--- DATA UNDER STUDY Enclosed Below ---
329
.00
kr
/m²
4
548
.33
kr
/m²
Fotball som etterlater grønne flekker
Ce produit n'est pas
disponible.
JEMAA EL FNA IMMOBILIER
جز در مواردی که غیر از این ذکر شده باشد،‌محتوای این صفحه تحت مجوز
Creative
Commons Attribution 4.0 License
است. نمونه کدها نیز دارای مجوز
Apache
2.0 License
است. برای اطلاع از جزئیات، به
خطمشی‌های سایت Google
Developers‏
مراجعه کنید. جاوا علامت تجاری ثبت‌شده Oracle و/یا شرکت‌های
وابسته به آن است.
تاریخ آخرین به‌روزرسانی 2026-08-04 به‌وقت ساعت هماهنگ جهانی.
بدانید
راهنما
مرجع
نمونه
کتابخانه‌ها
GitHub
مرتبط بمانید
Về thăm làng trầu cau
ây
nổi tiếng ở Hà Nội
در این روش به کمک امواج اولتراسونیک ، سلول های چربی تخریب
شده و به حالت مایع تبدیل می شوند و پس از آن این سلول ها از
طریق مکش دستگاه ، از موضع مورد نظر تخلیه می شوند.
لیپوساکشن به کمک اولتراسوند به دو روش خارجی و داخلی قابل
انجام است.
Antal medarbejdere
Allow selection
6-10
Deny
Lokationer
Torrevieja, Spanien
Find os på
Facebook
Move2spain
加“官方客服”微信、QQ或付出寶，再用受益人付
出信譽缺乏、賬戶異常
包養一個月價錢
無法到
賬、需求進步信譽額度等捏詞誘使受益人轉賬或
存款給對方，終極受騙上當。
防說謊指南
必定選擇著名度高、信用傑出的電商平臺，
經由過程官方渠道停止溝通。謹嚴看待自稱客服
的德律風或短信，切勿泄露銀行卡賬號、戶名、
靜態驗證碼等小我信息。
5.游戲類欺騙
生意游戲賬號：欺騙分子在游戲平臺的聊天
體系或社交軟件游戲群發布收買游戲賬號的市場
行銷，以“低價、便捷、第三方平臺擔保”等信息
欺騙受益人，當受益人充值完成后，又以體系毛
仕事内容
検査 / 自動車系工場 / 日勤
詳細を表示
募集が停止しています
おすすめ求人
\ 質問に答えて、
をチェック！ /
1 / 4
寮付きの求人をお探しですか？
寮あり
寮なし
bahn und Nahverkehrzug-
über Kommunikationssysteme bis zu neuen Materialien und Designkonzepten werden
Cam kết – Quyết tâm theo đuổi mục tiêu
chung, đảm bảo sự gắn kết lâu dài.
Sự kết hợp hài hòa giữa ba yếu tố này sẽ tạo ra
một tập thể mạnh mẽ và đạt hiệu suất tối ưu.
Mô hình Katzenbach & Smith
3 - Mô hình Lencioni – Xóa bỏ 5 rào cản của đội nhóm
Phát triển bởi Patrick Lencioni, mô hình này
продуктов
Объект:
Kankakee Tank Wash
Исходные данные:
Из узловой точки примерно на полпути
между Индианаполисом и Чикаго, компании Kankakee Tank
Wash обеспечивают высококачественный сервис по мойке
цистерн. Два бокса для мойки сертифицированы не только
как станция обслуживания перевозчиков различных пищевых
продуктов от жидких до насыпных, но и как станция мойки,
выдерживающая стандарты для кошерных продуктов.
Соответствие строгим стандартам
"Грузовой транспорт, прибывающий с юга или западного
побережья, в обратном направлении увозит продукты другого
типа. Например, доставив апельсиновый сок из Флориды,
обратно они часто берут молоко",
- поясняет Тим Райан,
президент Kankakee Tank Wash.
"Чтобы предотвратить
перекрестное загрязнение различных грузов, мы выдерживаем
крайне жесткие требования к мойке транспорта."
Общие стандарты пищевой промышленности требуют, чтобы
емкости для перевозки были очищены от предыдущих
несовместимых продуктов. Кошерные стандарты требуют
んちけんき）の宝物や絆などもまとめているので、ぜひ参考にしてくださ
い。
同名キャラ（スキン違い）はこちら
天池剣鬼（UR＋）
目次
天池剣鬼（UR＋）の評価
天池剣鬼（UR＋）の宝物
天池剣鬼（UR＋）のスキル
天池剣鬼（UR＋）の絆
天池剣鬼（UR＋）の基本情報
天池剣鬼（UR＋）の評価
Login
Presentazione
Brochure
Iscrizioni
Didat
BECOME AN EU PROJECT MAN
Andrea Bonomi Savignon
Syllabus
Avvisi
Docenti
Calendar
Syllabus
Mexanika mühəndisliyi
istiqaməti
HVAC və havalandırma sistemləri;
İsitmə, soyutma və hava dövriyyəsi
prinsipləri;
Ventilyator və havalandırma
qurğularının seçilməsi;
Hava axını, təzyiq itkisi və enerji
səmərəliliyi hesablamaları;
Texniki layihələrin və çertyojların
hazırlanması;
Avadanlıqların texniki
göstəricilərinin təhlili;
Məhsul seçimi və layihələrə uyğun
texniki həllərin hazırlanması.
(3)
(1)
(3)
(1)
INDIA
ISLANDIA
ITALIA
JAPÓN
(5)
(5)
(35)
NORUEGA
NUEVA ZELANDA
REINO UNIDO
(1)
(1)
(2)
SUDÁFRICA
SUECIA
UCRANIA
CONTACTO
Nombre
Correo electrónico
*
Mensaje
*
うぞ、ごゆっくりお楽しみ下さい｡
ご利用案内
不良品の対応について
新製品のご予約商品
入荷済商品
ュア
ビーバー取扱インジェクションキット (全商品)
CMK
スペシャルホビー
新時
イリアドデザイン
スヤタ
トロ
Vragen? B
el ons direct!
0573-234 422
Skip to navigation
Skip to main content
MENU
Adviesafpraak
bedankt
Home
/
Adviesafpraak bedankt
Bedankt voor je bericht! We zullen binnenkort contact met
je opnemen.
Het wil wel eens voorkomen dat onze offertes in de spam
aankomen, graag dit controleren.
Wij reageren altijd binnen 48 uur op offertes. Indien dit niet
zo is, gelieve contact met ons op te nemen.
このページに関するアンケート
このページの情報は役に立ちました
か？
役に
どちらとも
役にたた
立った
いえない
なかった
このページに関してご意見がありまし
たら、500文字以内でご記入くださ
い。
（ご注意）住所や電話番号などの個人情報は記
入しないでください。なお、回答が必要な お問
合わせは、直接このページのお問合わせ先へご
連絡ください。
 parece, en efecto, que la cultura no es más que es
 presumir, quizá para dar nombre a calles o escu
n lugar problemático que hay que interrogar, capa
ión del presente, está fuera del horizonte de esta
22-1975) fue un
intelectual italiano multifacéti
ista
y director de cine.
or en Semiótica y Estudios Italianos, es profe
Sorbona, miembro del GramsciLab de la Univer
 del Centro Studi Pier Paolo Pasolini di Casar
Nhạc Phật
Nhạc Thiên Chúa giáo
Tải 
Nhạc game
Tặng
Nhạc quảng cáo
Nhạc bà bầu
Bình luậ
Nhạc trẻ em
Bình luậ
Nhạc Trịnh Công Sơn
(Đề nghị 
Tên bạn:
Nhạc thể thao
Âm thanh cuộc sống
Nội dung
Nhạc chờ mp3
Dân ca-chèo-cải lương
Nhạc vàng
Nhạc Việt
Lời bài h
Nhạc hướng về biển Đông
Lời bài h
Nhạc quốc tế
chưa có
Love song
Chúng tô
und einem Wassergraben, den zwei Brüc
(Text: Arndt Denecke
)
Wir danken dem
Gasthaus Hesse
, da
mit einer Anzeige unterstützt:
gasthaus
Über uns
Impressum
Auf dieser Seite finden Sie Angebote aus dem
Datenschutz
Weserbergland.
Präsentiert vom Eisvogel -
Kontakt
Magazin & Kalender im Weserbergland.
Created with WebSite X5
--- End of Enclosed DATA UNDER STUDY ---
TASK DETAILS → Each record must be output word for word.

ANSWER TO THIS PROBLEM →
329
.00
kr
/m²
4
548
.33
kr
/m²
Fotball som etterlater grønne flekker
Ce produit n'est pas
disponible.
JEMAA EL FNA IMMOBILIER
جز در مواردی که غیر از این ذکر شده باشد،‌محتوای این صفحه تحت مجوز
Creative
Commons Attribution 4.0 License
است. نمونه کدها نیز دارای مجوز
Apache
2.0 License
است. برای اطلاع از جزئیات، به
خطمشی‌های سایت Google
Developers‏
مراجعه کنید. جاوا علامت تجاری ثبت‌شده Oracle و/یا شرکت‌های
وابسته به آن است.
تاریخ آخرین به‌روزرسانی 2026-08-04 به‌وقت ساعت هماهنگ جهانی.
بدانید
راهنما
مرجع
نمونه
کتابخانه‌ها
GitHub
مرتبط بمانید
Về thăm làng trầu cau
ây
nổi tiếng ở Hà Nội
در این روش به کمک امواج اولتراسونیک ، سلول های چربی تخریب
شده و به حالت مایع تبدیل می شوند و پس از آن این سلول ها از
طریق مکش دستگاه ، از موضع مورد نظر تخلیه می شوند.
لیپوساکشن به کمک اولتراسوند به دو روش خارجی و داخلی قابل
انجام است.
Antal medarbejdere
Allow selection
6-10
Deny
Lokationer
Torrevieja, Spanien
Find os på
Facebook
Move2spain
加“官方客服”微信、QQ或付出寶，再用受益人付
出信譽缺乏、賬戶異常
包養一個月價錢
無法到
賬、需求進步信譽額度等捏詞誘使受益人轉賬或
存款給對方，終極受騙上當。
防說謊指南
必定選擇著名度高、信用傑出的電商平臺，
經由過程官方渠道停止溝通。謹嚴看待自稱客服
的德律風或短信，切勿泄露銀行卡賬號、戶名、
靜態驗證碼等小我信息。
5.游戲類欺騙
生意游戲賬號：欺騙分子在游戲平臺的聊天
體系或社交軟件游戲群發布收買游戲賬號的市場
行銷，以“低價、便捷、第三方平臺擔保”等信息
欺騙受益人，當受益人充值完成后，又以體系毛
仕事内容
検査 / 自動車系工場 / 日勤
詳細を表示
募集が停止しています
おすすめ求人
\ 質問に答えて、
をチェック！ /
1 / 4
寮付きの求人をお探しですか？
寮あり
寮なし
bahn und Nahverkehrzug-
über Kommunikationssysteme bis zu neuen Materialien und Designkonzepten werden
Cam kết – Quyết tâm theo đuổi mục tiêu
chung, đảm bảo sự gắn kết lâu dài.
Sự kết hợp hài hòa giữa ba yếu tố này sẽ tạo ra
một tập thể mạnh mẽ và đạt hiệu suất tối ưu.
Mô hình Katzenbach & Smith
3 - Mô hình Lencioni – Xóa bỏ 5 rào cản của đội nhóm
Phát triển bởi Patrick Lencioni, mô hình này
продуктов
Объект:
Kankakee Tank Wash
Исходные данные:
Из узловой точки примерно на полпути
между Индианаполисом и Чикаго, компании Kankakee Tank
Wash обеспечивают высококачественный сервис по мойке
цистерн. Два бокса для мойки сертифицированы не только
как станция обслуживания перевозчиков различных пищевых
продуктов от жидких до насыпных, но и как станция мойки,
выдерживающая стандарты для кошерных продуктов.
Соответствие строгим стандартам
"Грузовой транспорт, прибывающий с юга или западного
побережья, в обратном направлении увозит продукты другого
типа. Например, доставив апельсиновый сок из Флориды,
обратно они часто берут молоко",
- поясняет Тим Райан,
президент Kankakee Tank Wash.
"Чтобы предотвратить
перекрестное загрязнение различных грузов, мы выдерживаем
крайне жесткие требования к мойке транспорта."
Общие стандарты пищевой промышленности требуют, чтобы
емкости для перевозки были очищены от предыдущих
несовместимых продуктов. Кошерные стандарты требуют
んちけんき）の宝物や絆などもまとめているので、ぜひ参考にしてくださ
い。
同名キャラ（スキン違い）はこちら
天池剣鬼（UR＋）
目次
天池剣鬼（UR＋）の評価
天池剣鬼（UR＋）の宝物
天池剣鬼（UR＋）のスキル
天池剣鬼（UR＋）の絆
天池剣鬼（UR＋）の基本情報
天池剣鬼（UR＋）の評価
Login
Presentazione
Brochure
Iscrizioni
Didat
BECOME AN EU PROJECT MAN
Andrea Bonomi Savignon
Syllabus
Avvisi
Docenti
Calendar
Syllabus
Mexanika mühəndisliyi
istiqaməti
HVAC və havalandırma sistemləri;
İsitmə, soyutma və hava dövriyyəsi
prinsipləri;
Ventilyator və havalandırma
qurğularının seçilməsi;
Hava axını, təzyiq itkisi və enerji
səmərəliliyi hesablamaları;
Texniki layihələrin və çertyojların
hazırlanması;
Avadanlıqların texniki
göstəricilərinin təhlili;
Məhsul seçimi və layihələrə uyğun
texniki həllərin hazırlanması.
(3)
(1)
(3)
(1)
INDIA
ISLANDIA
ITALIA
JAPÓN
(5)
(5)
(35)
NORUEGA
NUEVA ZELANDA
REINO UNIDO
(1)
(1)
(2)
SUDÁFRICA
SUECIA
UCRANIA
CONTACTO
Nombre
Correo electrónico
*
Mensaje
*
うぞ、ごゆっくりお楽しみ下さい｡
ご利用案内
不良品の対応について
新製品のご予約商品
入荷済商品
ュア
ビーバー取扱インジェクションキット (全商品)
CMK
スペシャルホビー
新時
イリアドデザイン
スヤタ
トロ
Vragen? B
el ons direct!
0573-234 422
Skip to navigation
Skip to main content
MENU
Adviesafpraak
bedankt
Home
/
Adviesafpraak bedankt
Bedankt voor je bericht! We zullen binnenkort contact met
je opnemen.
Het wil wel eens voorkomen dat onze offertes in de spam
aankomen, graag dit controleren.
Wij reageren altijd binnen 48 uur op offertes. Indien dit niet
zo is, gelieve contact met ons op te nemen.
このページに関するアンケート
このページの情報は役に立ちました
か？
役に
どちらとも
役にたた
立った
いえない
なかった
このページに関してご意見がありまし
たら、500文字以内でご記入くださ
い。
（ご注意）住所や電話番号などの個人情報は記
入しないでください。なお、回答が必要な お問
合わせは、直接このページのお問合わせ先へご
連絡ください。
 parece, en efecto, que la cultura no es más que es
 presumir, quizá para dar nombre a calles o escu
n lugar problemático que hay que interrogar, capa
ión del presente, está fuera del horizonte de esta
22-1975) fue un
intelectual italiano multifacéti
ista
y director de cine.
or en Semiótica y Estudios Italianos, es profe
Sorbona, miembro del GramsciLab de la Univer
 del Centro Studi Pier Paolo Pasolini di Casar
Nhạc Phật
Nhạc Thiên Chúa giáo
Tải 
Nhạc game
Tặng
Nhạc quảng cáo
Nhạc bà bầu
Bình luậ
Nhạc trẻ em
Bình luậ
Nhạc Trịnh Công Sơn
(Đề nghị 
Tên bạn:
Nhạc thể thao
Âm thanh cuộc sống
Nội dung
Nhạc chờ mp3
Dân ca-chèo-cải lương
Nhạc vàng
Nhạc Việt
Lời bài h
Nhạc hướng về biển Đông
Lời bài h
Nhạc quốc tế
chưa có
Love song
Chúng tô
und einem Wassergraben, den zwei Brüc
(Text: Arndt Denecke
)
Wir danken dem
Gasthaus Hesse
, da
mit einer Anzeige unterstützt:
gasthaus
Über uns
Impressum
Auf dieser Seite finden Sie Angebote aus dem
Datenschutz
Weserbergland.
Präsentiert vom Eisvogel -
Kontakt
Magazin & Kalender im Weserbergland.
Created with WebSite X5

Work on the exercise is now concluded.